Buster literally joined the army. He does the dirty work. He’s — big stereotype here — not too bright. He has an affinity for robotization, at times killing with drones and himself has a mechanical arm.

Tobias represents the NSA. While he’s a never nude, he can use his cat-like agility to spy and move stealthily around a home. Or, after he says “I blue myself” — is capable of surveilling on the go. His photography of his own body parts was seemingly mistaken as evidence of Iraqi WMDs.

Gob (or G.O.B) is the C.I.A., frequently dispatched by the president to execute covert ops. With his “illusions” is capable of cluelessly killing innocents. He teams up with the Buster army in the Sword of Destiny and the Tobias NSA in Gobias Industries. He’s continuously trying to cover up his various shameful actions, including from himself, by popping Forget-Me-Nows. He’s guilty of spawning blowback, such as giving the seal that bit off Buster’s arm the taste for mammal blood.

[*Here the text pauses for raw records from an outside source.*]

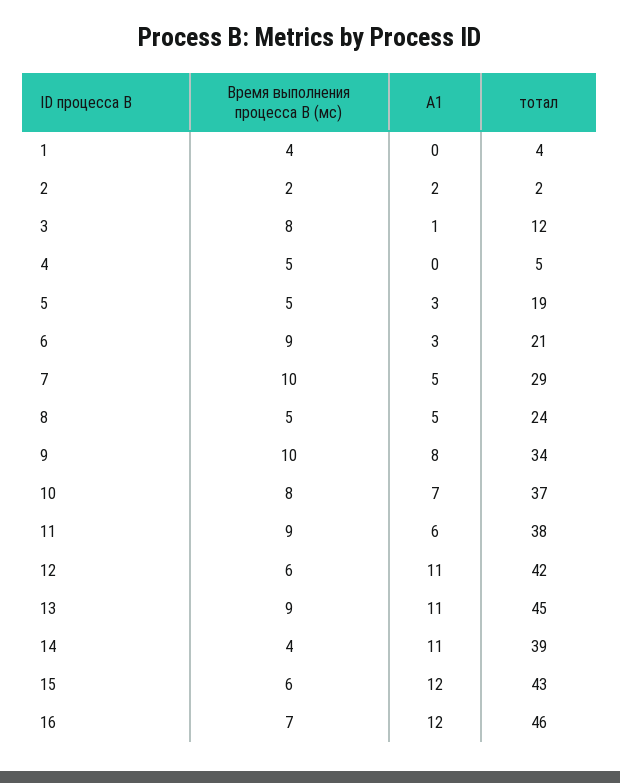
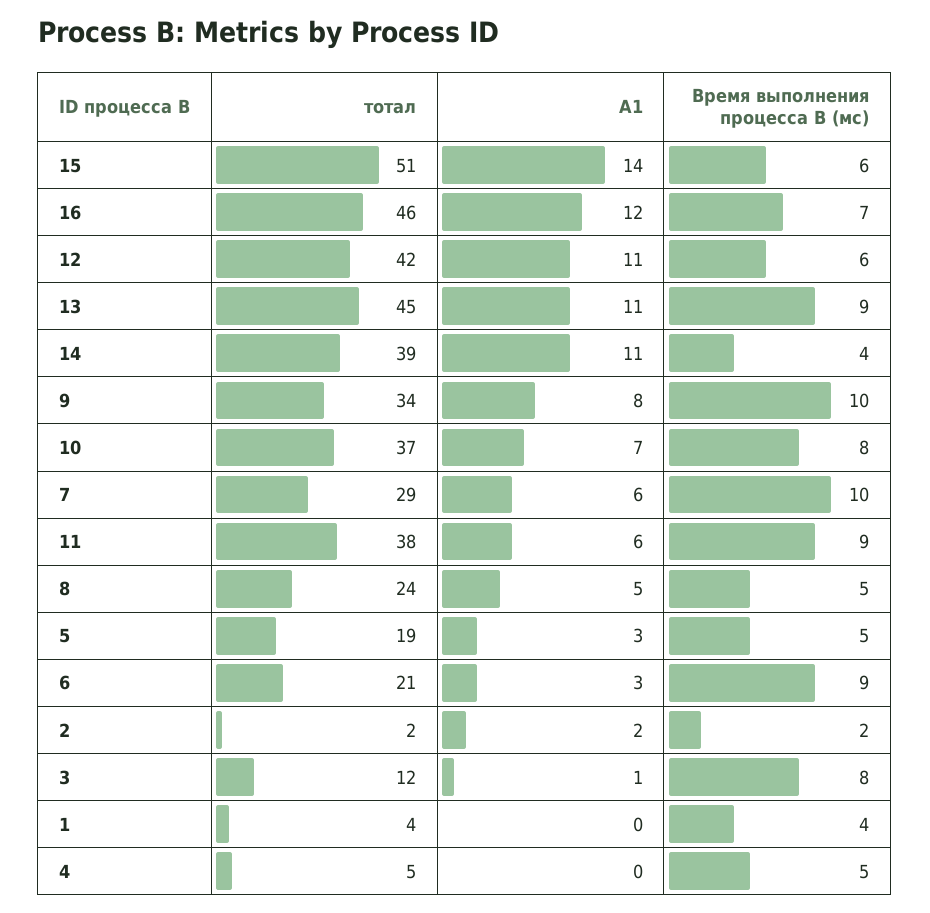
  {
    "Время выполнения процесса B (мс)": {
      "1": 4,
      "2": 2,
      "3": 8,
      "4": 5,
      "5": 5,
      "6": 9,
      "7": 10,
      "8": 5,
      "9": 10,
      "10": 8,
      "11": 9,
      "12": 6,
      "13": 9,
      "14": 4,
      "15": 6,
      "16": 7
    },
    "A1": {
      "1": 0,
      "2": 2,
      "3": 1,
      "4": 0,
      "5": 3,
      "6": 3,
-     "7": 5,
+     "7": 6,
      "8": 5,
      "9": 8,
      "10": 7,
      "11": 6,
      "12": 11,
      "13": 11,
      "14": 11,
-     "15": 12,
+     "15": 14,
      "16": 12
    },
    "тотал": {
      "1": 4,
      "2": 2,
      "3": 12,
      "4": 5,
      "5": 19,
      "6": 21,
      "7": 29,
      "8": 24,
      "9": 34,
      "10": 37,
      "11": 38,
      "12": 42,
      "13": 45,
      "14": 39,
-     "15": 43,
+     "15": 51,
      "16": 46
    }
  }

Michael is the State Department. He gets sent to Iraq with Buster and Gob. He had often been seen as more sane, the adult in the room, but ultimately has been shown to be as twisted as the rest of the family — foreshadowing the current unfortunate trajectory of the institution he represents.

Lindsay is the non-profit sector, perpetually putting on ridiculous fundraisers and staging particularly pointless protests — all the while eager to sell out, intentionally or not.

George Michael is Silicon Valley and its connection to academia. While ostensibly pursuing an education, he focuses on projects like his anti-social software Faceblock.

Maeby of course is Hollywood — she worked at a studio. While her parents Tobias and Lindsay are inept, she’s a skilled con artist. But she does have incredible lapses, displaying incredible ignorance of basic religious knowledge and simple mathematics. She was last seen eyeing more money in Silicon Valley as part of her varied incestuous relationship with her cousin George Michael.

Ann Veal (“Egg”) represents the politically organized right-wing mega churches: Opulent in their wealth, banal in their persona, shallow in their beliefs, hypocritical in their conduct — yet with seemingly functioning family structures.

Lucille 2: Is the donor class, perpetually funding and in bed with one Bluth or another.